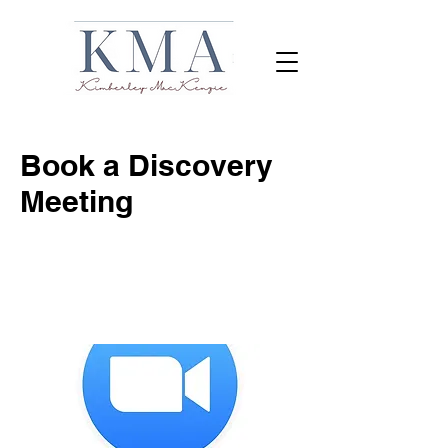
Book a Discovery
Meeting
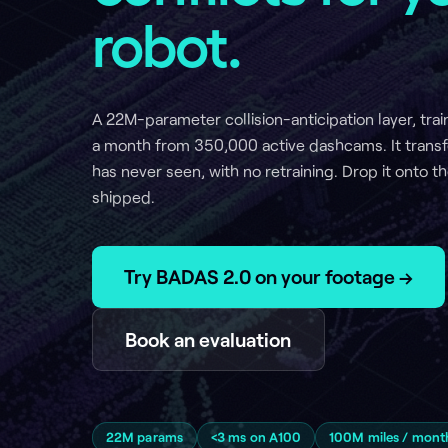
A 22M-parameter collision-anticipation layer, trained on 1
a month from 350,000 active dashcams. It transfers zero-
has never seen, with no retraining. Drop it onto the machin
shipped.
Try BADAS 2.0 on your footage →
Book an evaluation
22M params
<3 ms on A100
100M miles / month
350,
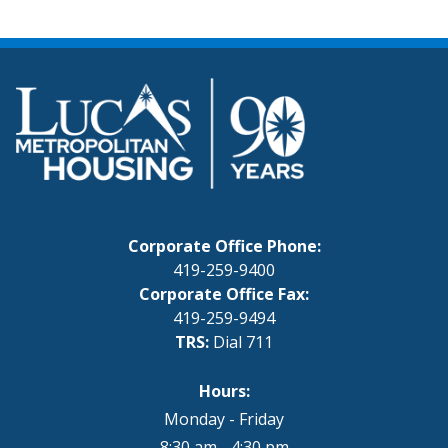
Corporate Office Phone:
419-259-9400
Corporate Office Fax:
419-259-9494
TRS:
Dial 711
Hours:
Monday - Friday
8:30 am - 4:30 pm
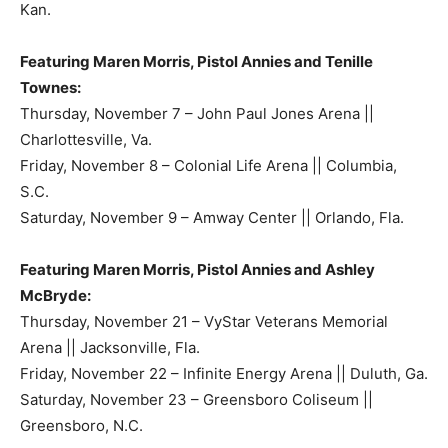
Kan.
Featuring Maren Morris, Pistol Annies and Tenille
Townes:
Thursday, November 7 – John Paul Jones Arena ||
Charlottesville, Va.
Friday, November 8 – Colonial Life Arena || Columbia,
S.C.
Saturday, November 9 – Amway Center || Orlando, Fla.
Featuring Maren Morris, Pistol Annies and Ashley
McBryde:
Thursday, November 21 – VyStar Veterans Memorial
Arena || Jacksonville, Fla.
Friday, November 22 – Infinite Energy Arena || Duluth, Ga.
Saturday, November 23 – Greensboro Coliseum ||
Greensboro, N.C.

* Directions for this task *
Restate word for word only the lines from the one with "419-259-9494" through the last line of the material, both included. Any picture should be left out.

* Task answer *
419-259-9494
TRS:
Dial 711
Hours:
Monday - Friday
8:30 am - 4:30 pm
Kan.
Featuring Maren Morris, Pistol Annies and Tenille
Townes:
Thursday, November 7 – John Paul Jones Arena ||
Charlottesville, Va.
Friday, November 8 – Colonial Life Arena || Columbia,
S.C.
Saturday, November 9 – Amway Center || Orlando, Fla.
Featuring Maren Morris, Pistol Annies and Ashley
McBryde:
Thursday, November 21 – VyStar Veterans Memorial
Arena || Jacksonville, Fla.
Friday, November 22 – Infinite Energy Arena || Duluth, Ga.
Saturday, November 23 – Greensboro Coliseum ||
Greensboro, N.C.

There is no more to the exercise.